Jenkins liked the phrase textual poaching because it drew attention to the legal implications of borrowing and remaking someone else’s creation. Fans had to “trespass upon others’ property” and “internalise its meaning” to express their own ideas.
Fan fiction is another way textual poachers can offer new interpretations of media content. First established in 1998, FanFiction.net has enabled various fandoms to upload their creative writing to a wider audience. The Star Wars franchise remains the most popular source for fans, but the Marvel cinematic universe is offering strong competition for the top spot.
Rather than being controlled by the media content, Henry Jenkins argued ardent fans could “fully possess” and “fully consume” their favourite texts by playing with the “meanings and materials” in their own versions. Fan fiction certainly needs a “close engagement” with the original work.
Some fans have even been motivated to edit entire films. One of the most famous examples was an unauthorised version of “The Phantom Menace” (1999) which cut the Jar Jar Binks’ scenes from the narrative. The Los Angeles Times has a short article on the “proactive criticism” of the first prequel. The fan edit of “The Hobbit: An Unexpected Journey” (2012), which reduced the runtime by 42 minutes, is also worth mentioning.
Obviously, media institutions are very protective of their intellectual property (IP) so we are unable to provide links to these fan versions. Here is “Titanic” (1997) remixed with an adorable cat instead:
The star of the show, OwlKitty, has just under 2 million subscribers on YouTube and her videos have been viewed over 300 million times. You should also watch the behind the scenes footage because it overs tremendous insight into the amount of effort it takes to deliver even one minute of footage.
New digital technologies offer lots of opportunities for textual poachers because media content has become increasingly accessible. The protocol behind torrenting, for example, decentralised distribution and made it much easier to share large files online. Millions of people started to upload music and videos to sites such as The Pirate Bay so anyone with an internet connection and the right software could download the files.
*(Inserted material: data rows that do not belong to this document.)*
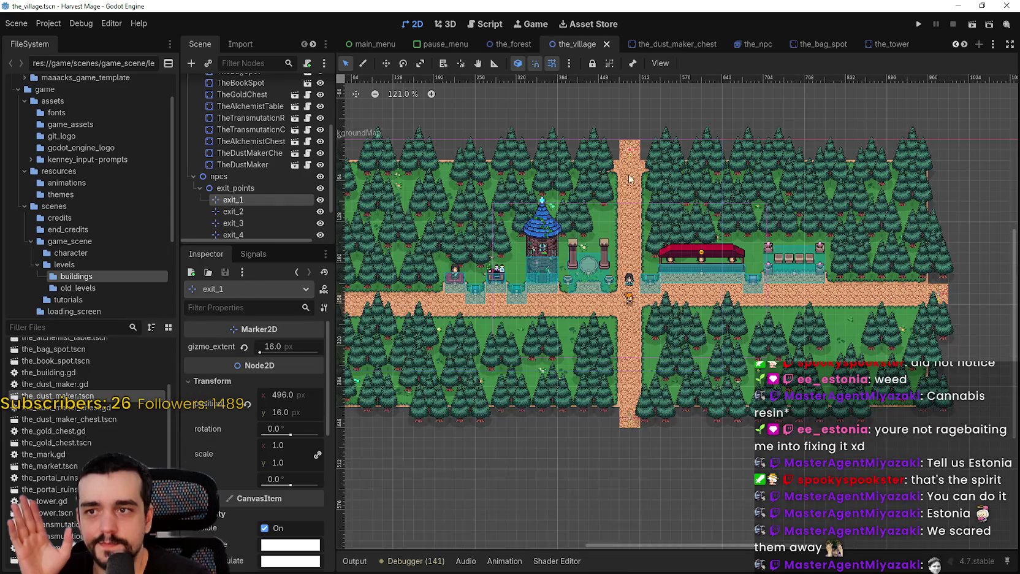
pyautogui.scroll(5, 613, 138)
pyautogui.click(386, 64)
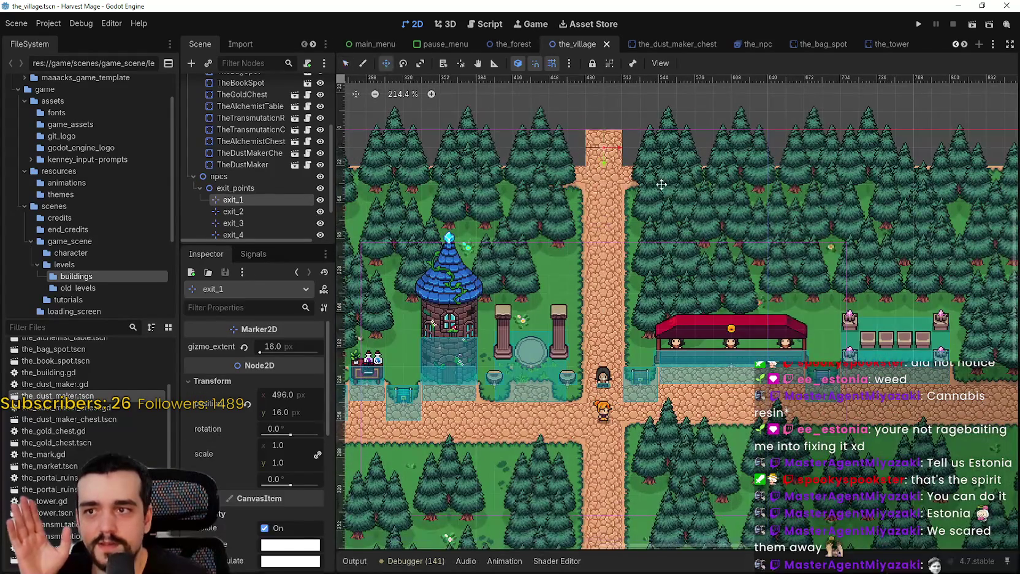
pyautogui.scroll(2, 685, 193)
pyautogui.click(587, 164)
pyautogui.moveTo(587, 164)
pyautogui.mouseDown()
pyautogui.moveTo(590, 236)
pyautogui.moveTo(591, 228)
pyautogui.mouseUp()
# Step: Shift exit_2 left onto the east road end and exit_3 up onto the south road end
pyautogui.scroll(2, 591, 228)
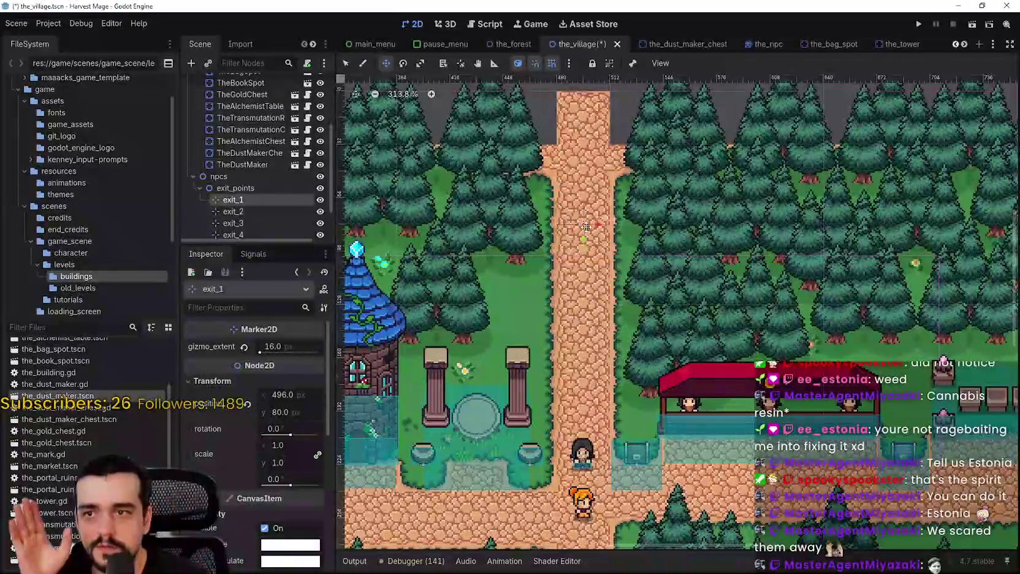
pyautogui.scroll(-5, 466, 215)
PC magazines used to come with floppy disks containing fan-generated versions of popular computer games. Now those same enthusiasts could modify the original ROM file and share their skins, textures and gameplay with the world. Take a look at this finished fan game based on “The Legend of Zelda” series:
Developed by the talented Kyle Van Dongen, imagine the time, effort and passion that went into making this video game.
Free editing software is widely available online. If you cannot access a premium service, you should try GIMP – a free and open-source image editor. For film, you can download Lightworks for free. Most camera phones can record footage in high definition or shoot images in low light situations. Making your own multimedia content has never been easier.
You should look at Henry Jenkins and his definition of fandom next because it focuses on the subcultures which inspire this intense engagement with media products.
Clay Shirky’s concept of cognitive surplus is also worth considering. The American writer researched how people were taking advantage of new digital technologies and “pooling their spare time and talent” to create their own media content.